Menurutnya, harus ada upaya dari negara untuk melakukan investasi di bidang-bidang tertentu untuk memaksimalkan bonus demografi.
“Pertama, bidang kesehatan untuk mendukung lahirnya anak-anak sehat dan kuat, bidang pendidikan dan keterampilan guna mendorong kualitas anak bangsa, serta bidang ketenagakerjaan,” jelas Bambang.
Baca juga: Jurus Jitu Kemnaker Sambut Bonus Demografi 2020
Iklim ketenagakerjaan haruslah fleksibel. Selain itu bidang ini pun mesti merespons perkembangan tren terkini terkait industri.
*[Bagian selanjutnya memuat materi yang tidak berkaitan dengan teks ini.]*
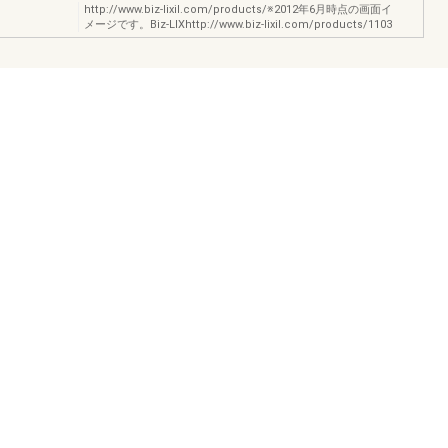
http://www.biz-lixil.com/products/※2012年6月時点の画面イ
メージです。Biz-LIXhttp://www.biz-lixil.com/products/1103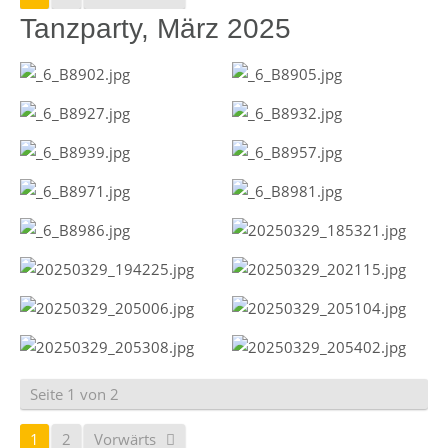
Tanzparty, März 2025
Seite 1 von 2
1
2
Vorwärts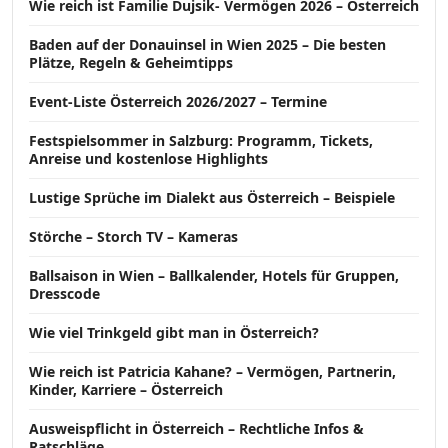
Wie reich ist Familie Dujsik- Vermögen 2026 – Österreich
Baden auf der Donauinsel in Wien 2025 – Die besten
Plätze, Regeln & Geheimtipps
Event-Liste Österreich 2026/2027 – Termine
Festspielsommer in Salzburg: Programm, Tickets,
Anreise und kostenlose Highlights
Lustige Sprüche im Dialekt aus Österreich – Beispiele
Störche – Storch TV – Kameras
Ballsaison in Wien – Ballkalender, Hotels für Gruppen,
Dresscode
Wie viel Trinkgeld gibt man in Österreich?
Wie reich ist Patricia Kahane? – Vermögen, Partnerin,
Kinder, Karriere – Österreich
Ausweispflicht in Österreich – Rechtliche Infos &
Ratschläge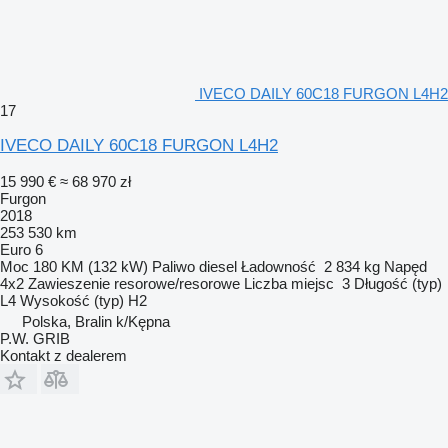
IVECO DAILY 60C18 FURGON L4H2
17
IVECO DAILY 60C18 FURGON L4H2
15 990 €
≈ 68 970 zł
Furgon
2018
253 530 km
Euro 6
Moc
180 KM (132 kW)
Paliwo
diesel
Ładowność
2 834 kg
Napęd
4x2
Zawieszenie
resorowe/resorowe
Liczba miejsc
3
Długość (typ)
L4
Wysokość (typ)
H2
Polska, Bralin k/Kępna
P.W. GRIB
Kontakt z dealerem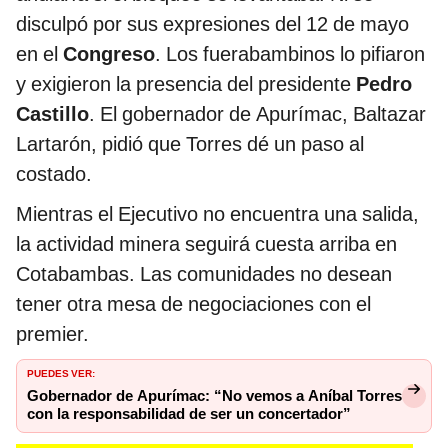
disculpó por sus expresiones del 12 de mayo
en el
Congreso
. Los fuerabambinos lo pifiaron
y exigieron la presencia del presidente
Pedro
Castillo
. El gobernador de Apurímac, Baltazar
Lartarón, pidió que Torres dé un paso al
costado.
Mientras el Ejecutivo no encuentra una salida,
la actividad minera seguirá cuesta arriba en
Cotabambas. Las comunidades no desean
tener otra mesa de negociaciones con el
premier.
PUEDES VER:
Gobernador de Apurímac: “No vemos a Aníbal Torres
con la responsabilidad de ser un concertador”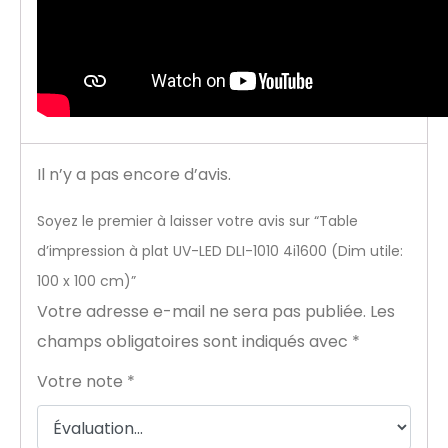
Il n’y a pas encore d’avis.
Soyez le premier à laisser votre avis sur “Table
d’impression à plat UV-LED DLI-1010 4i1600 (Dim utile:
100 x 100 cm)”
Votre adresse e-mail ne sera pas publiée.
Les
champs obligatoires sont indiqués avec
*
Votre note
*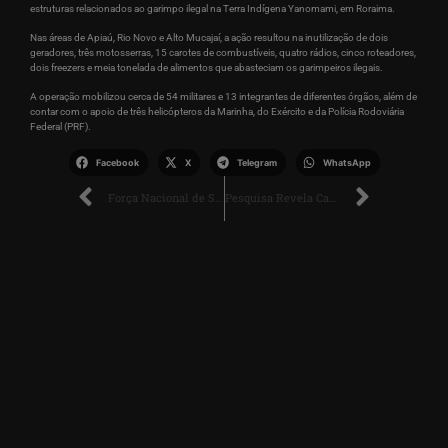
estruturas relacionados ao garimpo ilegal na Terra Indígena Yanomami, em Roraima.
Nas áreas de Apiaú, Rio Novo e Alto Mucajaí, a ação resultou na inutilização de dois
geradores, três motosserras, 15 carotes de combustíveis, quatro rádios, cinco roteadores,
dois freezers e meia tonelada de alimentos que abasteciam os garimpeiros ilegais.
A operação mobilizou cerca de 54 militares e 13 integrantes de diferentes órgãos, além de
contar com o apoio de três helicópteros da Marinha, do Exército e da Polícia Rodoviária
Federal (PRF).
Facebook
X
Telegram
WhatsApp
Força Nacional de Segurança Pública Atuará no Combate a Incêndios Florestais em Roraima
Pesquisa Revela Casos de Racismo nas Escolas e a Necessidade de Ações para Promover Acolhimento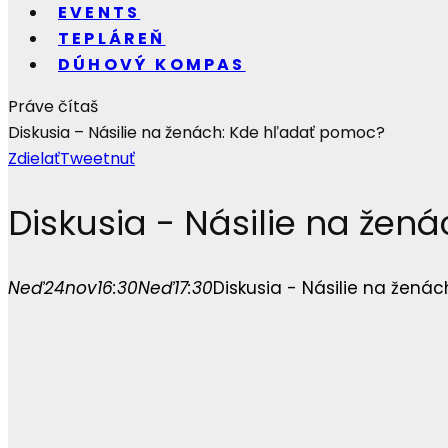
EVENTS
TEPLÁREŇ
DÚHOVÝ KOMPAS
Práve čítaš
Diskusia – Násilie na ženách: Kde hľadať pomoc?
Zdielať
Tweetnuť
Diskusia - Násilie na žen
Neď
24
nov
16:30
Neď
17:30
Diskusia - Násilie na žená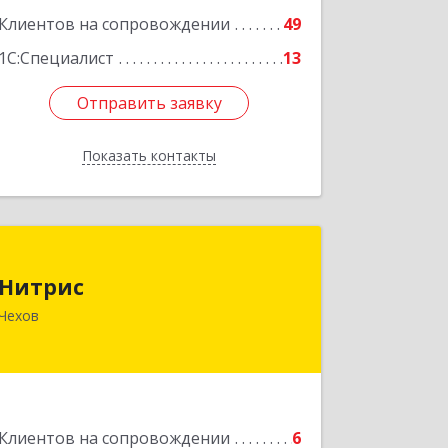
Клиентов на сопровождении
49
1С:Специалист
13
Отправить заявку
Отправить заявку
Показать контакты
Назад
Нитрис
Нитрис
142350, Московская обл, Чехов м.о.,
Чехов
Столбовая пгт, Серпуховская ул, дом
№ 23
Подробнее
Клиентов на сопровождении
6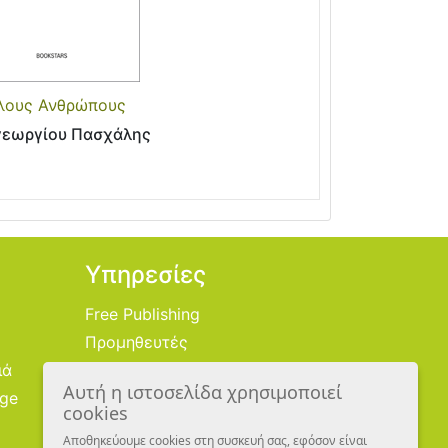
λους Ανθρώπους
εωργίου Πασχάλης
Υπηρεσίες
Free Publishing
Προμηθευτές
ιά
Χονδρική
Αυτή η ιστοσελίδα χρησιμοποιεί
age
Εικονογράφοι
cookies
Αποθηκεύουμε cookies στη συσκευή σας, εφόσον είναι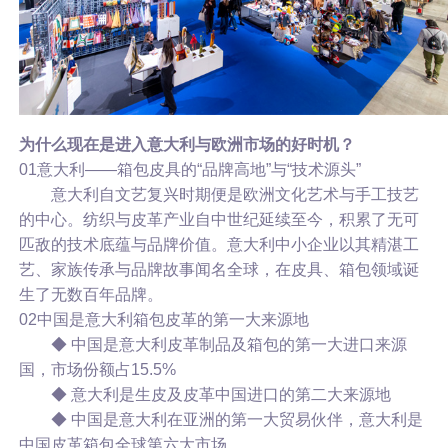
为什么现在是进入意大利与欧洲市场的好时机？
01意大利——箱包皮具的“品牌高地”与“技术源头”
意大利自文艺复兴时期便是欧洲文化艺术与手工技艺
的中心。纺织与皮革产业自中世纪延续至今，积累了无可
匹敌的技术底蕴与品牌价值。意大利中小企业以其精湛工
艺、家族传承与品牌故事闻名全球，在皮具、箱包领域诞
生了无数百年品牌。
02中国是意大利箱包皮革的第一大来源地
◆ 中国是意大利皮革制品及箱包的第一大进口来源
国，市场份额占15.5%
◆ 意大利是生皮及皮革中国进口的第二大来源地
◆ 中国是意大利在亚洲的第一大贸易伙伴，意大利是
中国皮革箱包全球第六大市场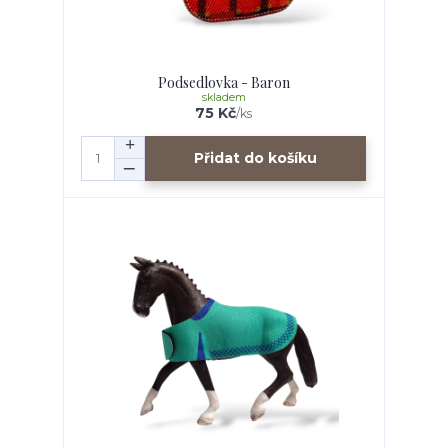
Podsedlovka - Baron
skladem
75 Kč
/
ks
Přidat do košíku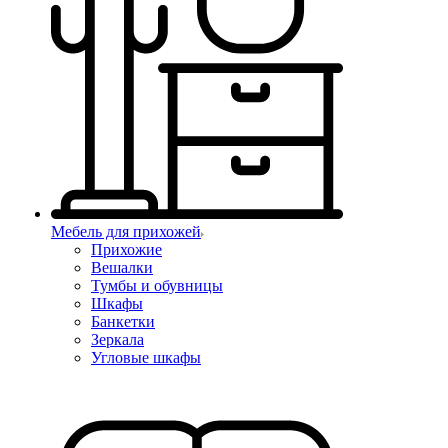
Мебель для прихожей
Прихожие
Вешалки
Тумбы и обувницы
Шкафы
Банкетки
Зеркала
Угловые шкафы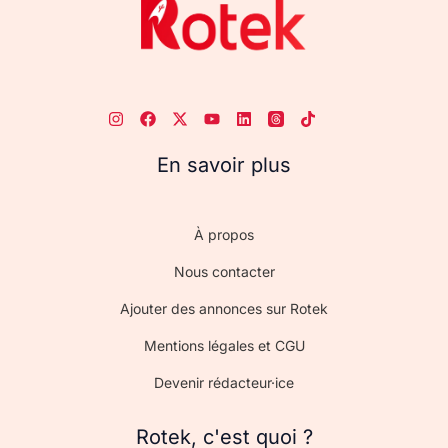
En savoir plus
À propos
Nous contacter
Ajouter des annonces sur Rotek
Mentions légales et CGU
Devenir rédacteur·ice
Rotek, c'est quoi ?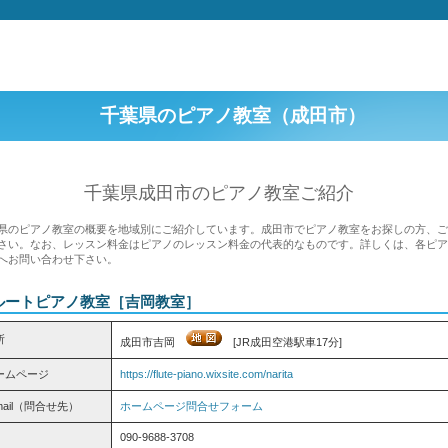
千葉県のピアノ教室（成田市）
千葉県成田市のピアノ教室ご紹介
県のピアノ教室の概要を地域別にご紹介しています。成田市でピアノ教室をお探しの方、
さい。なお、レッスン料金はピアノのレッスン料金の代表的なものです。詳しくは、各ピ
へお問い合わせ下さい。
ルートピアノ教室［吉岡教室］
所
成田市吉岡
[JR成田空港駅車17分]
ームページ
https://flute-piano.wixsite.com/narita
mail（問合せ先）
ホームページ問合せフォーム
090-9688-3708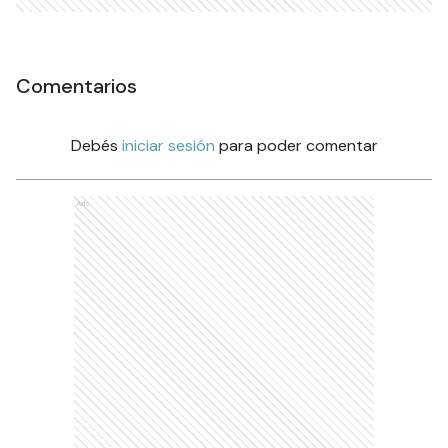
Comentarios
Debés
iniciar sesión
para poder comentar
Ads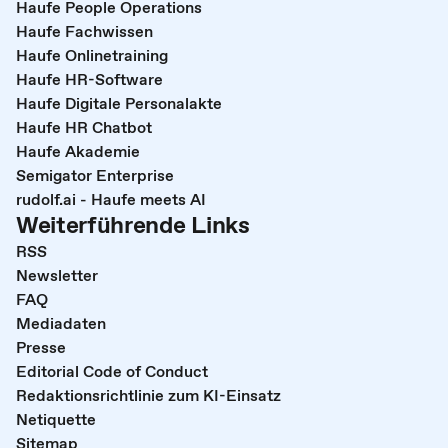
Haufe People Operations
Haufe Fachwissen
Haufe Onlinetraining
Haufe HR-Software
Haufe Digitale Personalakte
Haufe HR Chatbot
Haufe Akademie
Semigator Enterprise
rudolf.ai - Haufe meets AI
Weiterführende Links
RSS
Newsletter
FAQ
Mediadaten
Presse
Editorial Code of Conduct
Redaktionsrichtlinie zum KI-Einsatz
Netiquette
Sitemap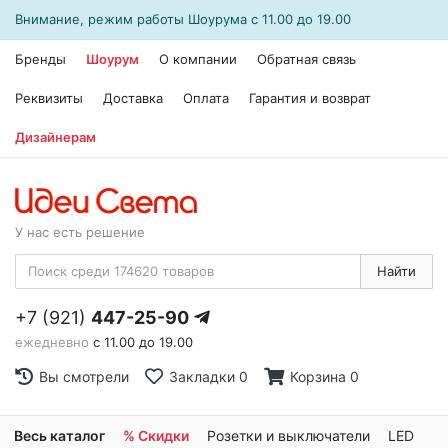
Внимание, режим работы
Шоурума
с 11.00 до 19.00
Бренды
Шоурум
О компании
Обратная связь
Реквизиты
Доставка
Оплата
Гарантия и возврат
Дизайнерам
У нас есть решение
Найти
+7 (921)
447-25-90
ежедневно
с 11.00 до 19.00
Вы смотрели
Закладки
0
Корзина
0
Весь каталог
% Скидки
Розетки и выключатели
LED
“Jangan sampai bonus demografi ini berubah menjadi bencana demografi karena ketidaksiapan negara dalam memanfaatkan momen,” imbuhnya.
Tantangan ketiga, lanjut Bambang, adalah hadirnya era revolusi industri 4.0. Era ini diakuinya memiliki perubahan yang eksponensial yang banyak mengubah karakter bangsa.
Adapun karakter yang dimaksud adalah karakter bermasyarakat, bernegara, dan industri.
Untuk melakukan transformasi pasar kerja yang dinamis, pemerintah harus menyusun rencana transformasi per sektor.
Ambil contoh sektor industri otomotif. Meskipun saat ini Indonesia sudah bisa memproduksi mobil, tapi ke depannya akan tidak relevan secara terus-menerus. Sebab, di masa mendatang mobil konvensional akan tergantikan oleh mobil listrik.
Wakil Kepala Umum Kamar Dagang dan Industri Indonesia (KADIN) Bidang Ketenagakerjaan dan Hubungan Industrial, Antonius J. Supit sependapat dengan ungkapan Bambang.
Industri revolusi 4.0 di satu sisi dinilai bisa meningkatkan valuasi perusahaan, terutama perusahaan startup. Namun, di sisi lainnya bisa menantang pola bisnis tradisional.
“Contohnya adalah department store asal Amerika Serikat, Walmart. Pada 2010 Walmart memiliki 4.263 toko di 15 negara. Pada tahun yang sama, Alibaba melalui Taobao.com pun go international,” ungkap pria yang akrab disapa Anton.
Baca juga: JDIH Kemnaker Raih Penghargaan Tingkat Kementerian
Kendati demikian, tujuh tahun kemudian Alibaba bisa menyalip jumlah toko yang dimiliki Walmart secara drastsis.
Pada 2017 tercatat ada 11.718 toko Walmart di 28 negara. Sangat berbeda jauh dengan Alibaba yang memiiki 9 juta merchants di 220 negara pada tahun yang sama.
“Ini seakan menjadi alarm bagi kita untuk segera mengikuti model bisnis industri 4.0 jika tak ingin tertinggal,” ujar pria yang juga menjabat sebagai Ketua Komite Pelatihan Vokasi Nasional ini.
Oleh karena itu, pelatihan vokasi bisa menjadi salah satu kunci untuk meningkatkan kualitas SDM bangsa. Adapun target utama pelatihan vokasi ini adalah kelas pekerja yang masih memiliki tingkat kompetensi rendah.
Selain itu, masyarakat rentan (pengangguran muda, korban pemutusan hubungan kerja (PHK), janda, yatim, dan kaum difabel) juga menjadi target utama dalam pelatihan vokasi ini.